Gerçek Hayat etiketine sahip kayıtlar gösteriliyor. Tüm kayıtları göster
Gerçek Hayat etiketine sahip kayıtlar gösteriliyor. Tüm kayıtları göster

29 Ocak 2023 Pazar

Gün Gecenin Ardında//Merve Özcan Kitap Yorumu^^

 Selamlar^^
Nasılsınız bakalım, nasıl gidiyor hayat, okumalar? Okumada yıla güzel başladık şükür, inşallah devamı da böyle güzel gider de yılın son ayında nefes almadan kitap okumam. :D
Geçen sene Merve Özcan'ın Şehir, Zehir ve Hamza kitabını ikinci kez okuyarak yıla girmiştim, azıcık elimde sürünmüştü, bu kitabında öyle olacağını düşündüm ama o kadar merak edilesi kitaptı ki korka korka okumaya devam ettim.

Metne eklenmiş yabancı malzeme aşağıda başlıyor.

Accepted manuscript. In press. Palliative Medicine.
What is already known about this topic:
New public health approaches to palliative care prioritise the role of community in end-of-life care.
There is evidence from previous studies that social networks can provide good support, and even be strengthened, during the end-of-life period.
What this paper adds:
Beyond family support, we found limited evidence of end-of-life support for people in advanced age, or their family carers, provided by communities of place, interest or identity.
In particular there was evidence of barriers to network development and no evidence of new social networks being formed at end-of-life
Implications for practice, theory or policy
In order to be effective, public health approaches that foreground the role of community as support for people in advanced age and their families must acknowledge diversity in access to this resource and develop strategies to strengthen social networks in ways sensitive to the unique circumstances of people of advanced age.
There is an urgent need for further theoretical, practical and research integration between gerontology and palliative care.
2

Nedenini spoiler olarak yazacağım, spoilera çok müsait bir kitap çünkü.



İşgalciler tarafından ele geçirilmiş Gecegüzü topraklarında inançlarını kapalı kapılar ardında yaşamak zorunda bırakılan, madden ve manen uyuşturularak itaate mahkûm edilen halk, isyanın ve özgürlüklerine kavuşacakları günün hayalini kurmakta. Bu sistemin ortasında sıcacık bir kafe olan Kakule’deyse kimsenin tahmin etmediği bir mücadelenin tohumları saklı. Gecegüzü’nün en güzel tatlılarını pişiren Leyla, küçük kafesinde gizli bir intikam hazırlığında. Halkın korkulu rüyası Yüzbaşı Karabasan tam da o esnada Kakule’de kahvesini yudumlamakta...
Yılların intikamını almak için kaç lokma gerekir? Gül tomurcuklarından filizlenen umut, Gecegüzü’nü sarmayı başarabilecek mi?

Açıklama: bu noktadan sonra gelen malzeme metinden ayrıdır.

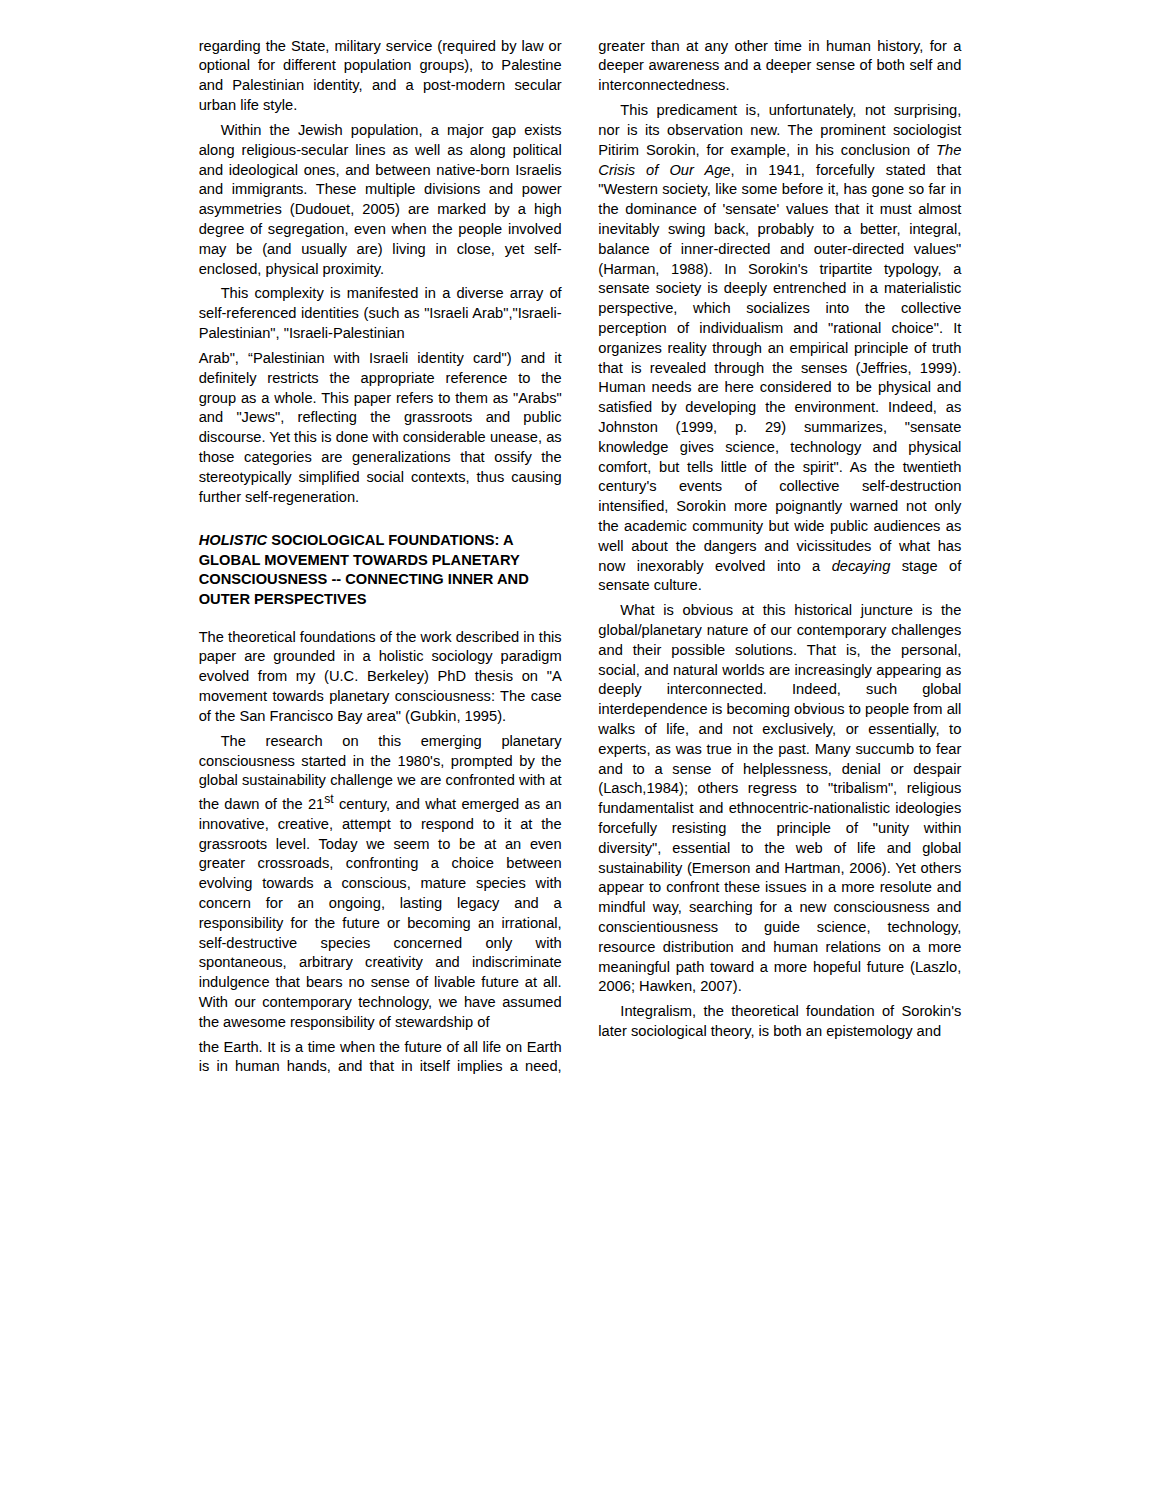regarding the State, military service (required by law or optional for different population groups), to Palestine and Palestinian identity, and a post-modern secular urban life style.
Within the Jewish population, a major gap exists along religious-secular lines as well as along political and ideological ones, and between native-born Israelis and immigrants. These multiple divisions and power asymmetries (Dudouet, 2005) are marked by a high degree of segregation, even when the people involved may be (and usually are) living in close, yet self-enclosed, physical proximity.
This complexity is manifested in a diverse array of self-referenced identities (such as "Israeli Arab","Israeli-Palestinian", "Israeli-Palestinian
Arab", “Palestinian with Israeli identity card") and it definitely restricts the appropriate reference to the group as a whole. This paper refers to them as "Arabs" and "Jews", reflecting the grassroots and public discourse. Yet this is done with considerable unease, as those categories are generalizations that ossify the stereotypically simplified social contexts, thus causing further self-regeneration.
HOLISTIC SOCIOLOGICAL FOUNDATIONS: A GLOBAL MOVEMENT TOWARDS PLANETARY CONSCIOUSNESS -- CONNECTING INNER AND OUTER PERSPECTIVES
The theoretical foundations of the work described in this paper are grounded in a holistic sociology paradigm evolved from my (U.C. Berkeley) PhD thesis on "A movement towards planetary consciousness: The case of the San Francisco Bay area" (Gubkin, 1995).
The research on this emerging planetary consciousness started in the 1980's, prompted by the global sustainability challenge we are confronted with at the dawn of the 21st century, and what emerged as an innovative, creative, attempt to respond to it at the grassroots level. Today we seem to be at an even greater crossroads, confronting a choice between evolving towards a conscious, mature species with concern for an ongoing, lasting legacy and a responsibility for the future or becoming an irrational, self-destructive species concerned only with spontaneous, arbitrary creativity and indiscriminate indulgence that bears no sense of livable future at all. With our contemporary technology, we have assumed the awesome responsibility of stewardship of
the Earth. It is a time when the future of all life on Earth is in human hands, and that in itself implies a need, greater than at any other time in human history, for a deeper awareness and a deeper sense of both self and interconnectedness.
This predicament is, unfortunately, not surprising, nor is its observation new. The prominent sociologist Pitirim Sorokin, for example, in his conclusion of The Crisis of Our Age, in 1941, forcefully stated that "Western society, like some before it, has gone so far in the dominance of 'sensate' values that it must almost inevitably swing back, probably to a better, integral, balance of inner-directed and outer-directed values" (Harman, 1988). In Sorokin's tripartite typology, a sensate society is deeply entrenched in a materialistic perspective, which socializes into the collective perception of individualism and "rational choice". It organizes reality through an empirical principle of truth that is revealed through the senses (Jeffries, 1999). Human needs are here considered to be physical and satisfied by developing the environment. Indeed, as Johnston (1999, p. 29) summarizes, "sensate knowledge gives science, technology and physical comfort, but tells little of the spirit". As the twentieth century's events of collective self-destruction intensified, Sorokin more poignantly warned not only the academic community but wide public audiences as well about the dangers and vicissitudes of what has now inexorably evolved into a decaying stage of sensate culture.
What is obvious at this historical juncture is the global/planetary nature of our contemporary challenges and their possible solutions. That is, the personal, social, and natural worlds are increasingly appearing as deeply interconnected. Indeed, such global interdependence is becoming obvious to people from all walks of life, and not exclusively, or essentially, to experts, as was true in the past. Many succumb to fear and to a sense of helplessness, denial or despair (Lasch,1984); others regress to "tribalism", religious fundamentalist and ethnocentric-nationalistic ideologies forcefully resisting the principle of "unity within diversity", essential to the web of life and global sustainability (Emerson and Hartman, 2006). Yet others appear to confront these issues in a more resolute and mindful way, searching for a new consciousness and conscientiousness to guide science, technology, resource distribution and human relations on a more meaningful path toward a more hopeful future (Laszlo, 2006; Hawken, 2007).
Integralism, the theoretical foundation of Sorokin's later sociological theory, is both an epistemology and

Leyla en yakın arkadaşıyla beraber işlettiği kafenin ünü herkesin kulağındadır, kafesini ve yaptığı kurabiyelerin bu kadar sevilmesi hoşuna gitse de planları başkadır.
İşgal altındaki ülkesini işgalcilerden kurtarmak ve ailesinin başına gelenler yüzünden de başkandan intikam almak isteyen Leyla hedefine yavaş yavaş ulaşmaya başlamıştır.
Zaman sonra öğrendiği gerçeklerden sonra ve yaptıklarını sonucunda bir umut yeşerir ama ne kadar güvenmelidir?
Leyla o kadar güçlü bir karakterdi ki onun yaşadıkları, planlarını okudukça hayret ve hayranlık duydum. Çok sevdim kendisini, sonuna kadar hep güçlü ve sevilesi bir karakterdi.
Sonrasında başına gelenleri okurken nasıl ağladığımı bir ben bir Allah biliyor. Ama ağlamamak mümkün değil. 
Hep böyle güçlü karakterler okuyalım, hep...


Kitapta bir sürü karakter var, mesela Yüzbaşı. Detaylıca yazacağım bir karakter değil ne yazık ki, sizin okuyup öğrenmeniz gerek. O yüzden Leyla'dan başka anlatacağım bir karakter yok, anlatırsam bile spoiler olarak yazacağım çünkü içimde tutamam.

Yazarımız kitabı işgal altında olan ülkelere itham ediyor ve bunlardan biride Doğu Türkistan. Orada neler yaşanıyor yarı biliyor, yarı bilmiyoruz. İşte kitabımızda da tam olarak bunu yazmış yazarımız. İşte bunları okurken o kadar çok ağladım ki. Düşünsenize ibadetlerinizi özgür yaşayamıyorsunuz, namaz kılamıyor, Kur'an okuyamıyor, Ezan dinleyemiyor, başınızı örtemiyorsunuz. Bunları okurken ne kadar ağır olduğunu anlamıyoruz, inşallahta anlamayız. Rabbim ülkemizi ezansız bırakmasın, bizleri son nefesimize kadar ve gelecekteki soyumuzu dinini özgürce yaşamayı nasip etsin. Okurken bile o kadar kötü olurken gerçekte olması ve bunun şu dünya aleminde yaşanması nefsime ağır geliyor ama elimizden gelen tek şey dua etmek. Rabbim zulüm gören, dinini özgürce yaşayamayan kullarına yardım etsin. Zor, cidden çok zor...
Mesela Leyla bir bölümde namazını eda ederken askerlerden saklanmak için banyoda kılmak zorunda kalıyor, yüreğim parçalandı resmen...
Sadece dinine bağlı insanlar dışında bu kitapta halkı susturmak için bazı yöntemlere başvuruyorlar. Yani bütün halk köşeye sıkışmış vaziyette. Bütün halkı feraha kavuşturmak birileri seferber olmuş vaziyette ama bunlar kim? Soruların cevabı kitapta.
 O yüzden bu kitabı herkesin ama herkesin okumasını canı gönülden istiyorum. Belki empati yeteneğimiz gelişir...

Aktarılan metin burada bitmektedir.